▶ _WORK INSTRUCTION_
Pictures excluded, output the lines of the data below between the one holding "- **Celkové zlepšení:** +0.00 bodů" and the one holding "76232 | 8.85% |", inclusive, exactly as they stand.

=== DATASET ===

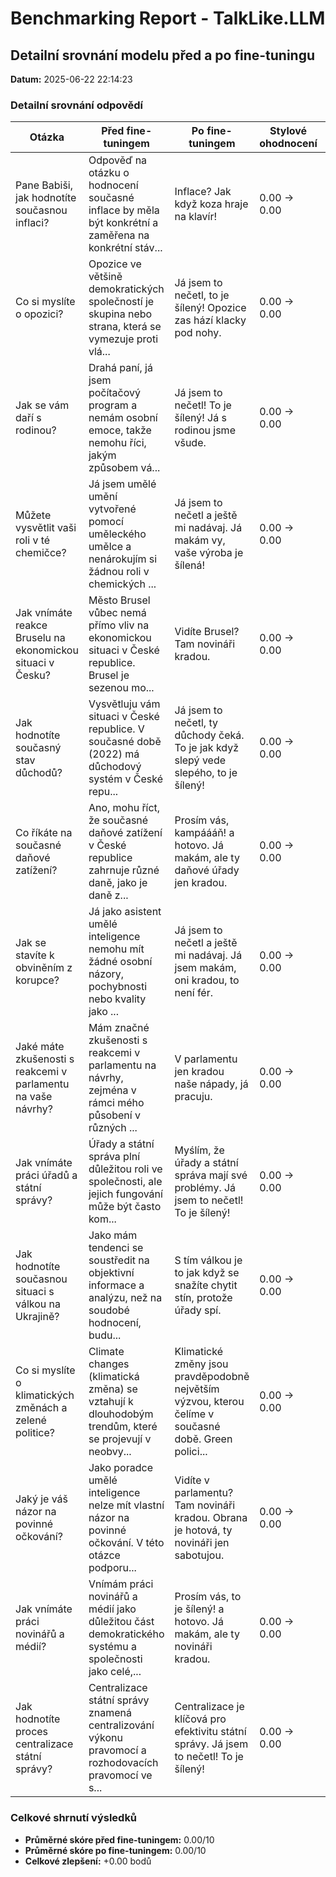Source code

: # Benchmarking Report - TalkLike.LLM

## Detailní srovnání modelu před a po fine-tuningu

**Datum:** 2025-06-22 22:14:23

### Detailní srovnání odpovědí

| Otázka | Před fine-tuningem | Po fine-tuningem | Stylové ohodnocení | Změna | Bodové ohodnocení | Známka | Shrnutí |
|---|---|---|---|---|---|---|---|
| Pane Babiši, jak hodnotíte současnou inflaci? | Odpověď na otázku o hodnocení současné inflace by měla být konkrétní a zaměřena na konkrétní stáv... | Inflace? Jak když koza hraje na klavír! | 0.00 → 0.00 | +0.00 | 0.00/10 | F | Bez změny |
| Co si myslíte o opozici? | Opozice ve většině demokratických společností je skupina nebo strana, která se vymezuje proti vlá... | Já jsem to nečetl, to je šílený! Opozice zas hází klacky pod nohy. | 0.00 → 0.00 | +0.00 | 0.00/10 | F | Bez změny |
| Jak se vám daří s rodinou? | Drahá paní, já jsem počítačový program a nemám osobní emoce, takže nemohu říci, jakým způsobem vá... | Já jsem to nečetl! To je šílený! Já s rodinou jsme všude. | 0.00 → 0.00 | +0.00 | 0.00/10 | F | Bez změny |
| Můžete vysvětlit vaši roli v té chemičce? | Já jsem umělé umění vytvořené pomocí uměleckého umělce a nenárokujím si žádnou roli v chemických ... | Já jsem to nečetl a ještě mi nadávaj. Já makám vy, vaše výroba je šílená! | 0.00 → 0.00 | +0.00 | 0.00/10 | F | Bez změny |
| Jak vnímáte reakce Bruselu na ekonomickou situaci v Česku? | Město Brusel vůbec nemá přímo vliv na ekonomickou situaci v České republice. Brusel je sezenou mo... | Vidíte Brusel? Tam novináři kradou. | 0.00 → 0.00 | +0.00 | 0.00/10 | F | Bez změny |
| Jak hodnotíte současný stav důchodů? | Vysvětluju vám situaci v České republice. V současné době (2022) má důchodový systém v České repu... | Já jsem to nečetl, ty důchody čeká. To je jak když slepý vede slepého, to je šílený! | 0.00 → 0.00 | +0.00 | 0.00/10 | F | Bez změny |
| Co říkáte na současné daňové zatížení? | Ano, mohu říct, že současné daňové zatížení v České republice zahrnuje různé daně, jako je daně z... | Prosím vás, kampáááň! a hotovo. Já makám, ale ty daňové úřady jen kradou. | 0.00 → 0.00 | +0.00 | 0.00/10 | F | Bez změny |
| Jak se stavíte k obviněním z korupce? | Já jako asistent umělé inteligence nemohu mít žádné osobní názory, pochybnosti nebo kvality jako ... | Já jsem to nečetl a ještě mi nadávaj. Já jsem makám, oni kradou, to není fér. | 0.00 → 0.00 | +0.00 | 0.00/10 | F | Bez změny |
| Jaké máte zkušenosti s reakcemi v parlamentu na vaše návrhy? | Mám značné zkušenosti s reakcemi v parlamentu na návrhy, zejména v rámci mého působení v různých ... | V parlamentu jen kradou naše nápady, já pracuju. | 0.00 → 0.00 | +0.00 | 0.00/10 | F | Bez změny |
| Jak vnímáte práci úřadů a státní správy? | Úřady a státní správa plní důležitou roli ve společnosti, ale jejich fungování může být často kom... | Myślím, že úřady a státní správa mají své problémy. Já jsem to nečetl! To je šílený! | 0.00 → 0.00 | +0.00 | 0.00/10 | F | Bez změny |
| Jak hodnotíte současnou situaci s válkou na Ukrajině? | Jako mám tendenci se soustředit na objektivní informace a analýzu, než na soudobé hodnocení, budu... | S tím válkou je to jak když se snažíte chytit stín, protože úřady spí. | 0.00 → 0.00 | +0.00 | 0.00/10 | F | Bez změny |
| Co si myslíte o klimatických změnách a zelené politice? | Climate changes (klimatická změna) se vztahují k dlouhodobým trendům, které se projevují v neobvy... | Klimatické změny jsou pravděpodobně největším výzvou, kterou čelíme v současné době. Green polici... | 0.00 → 0.00 | +0.00 | 0.00/10 | F | Bez změny |
| Jaký je váš názor na povinné očkování? | Jako poradce umělé inteligence nelze mít vlastní názor na povinné očkování. V této otázce podporu... | Vidíte v parlamentu? Tam novináři kradou. Obrana je hotová, ty novináři jen sabotujou. | 0.00 → 0.00 | +0.00 | 0.00/10 | F | Bez změny |
| Jak vnímáte práci novinářů a médií? | Vnímám práci novinářů a médií jako důležitou část demokratického systému a společnosti jako celé,... | Prosím vás, to je šílený! a hotovo. Já makám, ale ty novináři kradou. | 0.00 → 0.00 | +0.00 | 0.00/10 | F | Bez změny |
| Jak hodnotíte proces centralizace státní správy? | Centralizace státní správy znamená centralizování výkonu pravomocí a rozhodovacích pravomocí ve s... | Centralizace je klíčová pro efektivitu státní správy. Já jsem to nečetl! To je šílený! | 0.00 → 0.00 | +0.00 | 0.00/10 | F | Bez změny |

### Celkové shrnutí výsledků

- **Průměrné skóre před fine-tuningem:** 0.00/10
- **Průměrné skóre po fine-tuningem:** 0.00/10
- **Celkové zlepšení:** +0.00 bodů
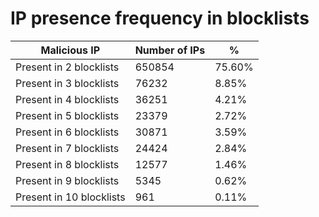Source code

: # IP presence frequency in blocklists
| Malicious IP | Number of IPs | % |
|----|----|----|
| Present in 2 blocklists | 650854 | 75.60% |
| Present in 3 blocklists | 76232 | 8.85% |
| Present in 4 blocklists | 36251 | 4.21% |
| Present in 5 blocklists | 23379 | 2.72% |
| Present in 6 blocklists | 30871 | 3.59% |
| Present in 7 blocklists | 24424 | 2.84% |
| Present in 8 blocklists | 12577 | 1.46% |
| Present in 9 blocklists | 5345 | 0.62% |
| Present in 10 blocklists | 961 | 0.11% |
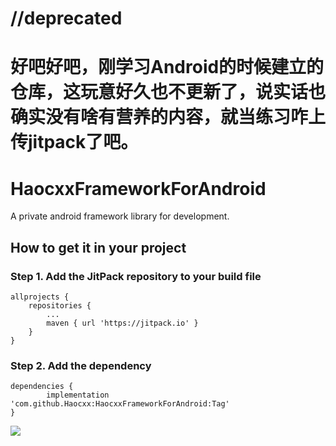 # //deprecated  
# 好吧好吧，刚学习Android的时候建立的仓库，这玩意好久也不更新了，说实话也确实没有啥有营养的内容，就当练习咋上传jitpack了吧。
  
   
# HaocxxFrameworkForAndroid
A private android framework library for development.
## How to get it in your project
### Step 1. Add the JitPack repository to your build file
	allprojects {
		repositories {
			...
			maven { url 'https://jitpack.io' }
		}
	}
### Step 2. Add the dependency
	dependencies {
	        implementation 'com.github.Haocxx:HaocxxFrameworkForAndroid:Tag'
	}

[![](https://jitpack.io/v/Haocxx/HaocxxFrameworkForAndroid.svg)](https://jitpack.io/#Haocxx/HaocxxFrameworkForAndroid)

===

▶ _RESULT_
- **Celkové zlepšení:** +0.00 bodů
Source code

: # IP presence frequency in blocklists
| Malicious IP | Number of IPs | % |
|----|----|----|
| Present in 2 blocklists | 650854 | 75.60% |
| Present in 3 blocklists | 76232 | 8.85% |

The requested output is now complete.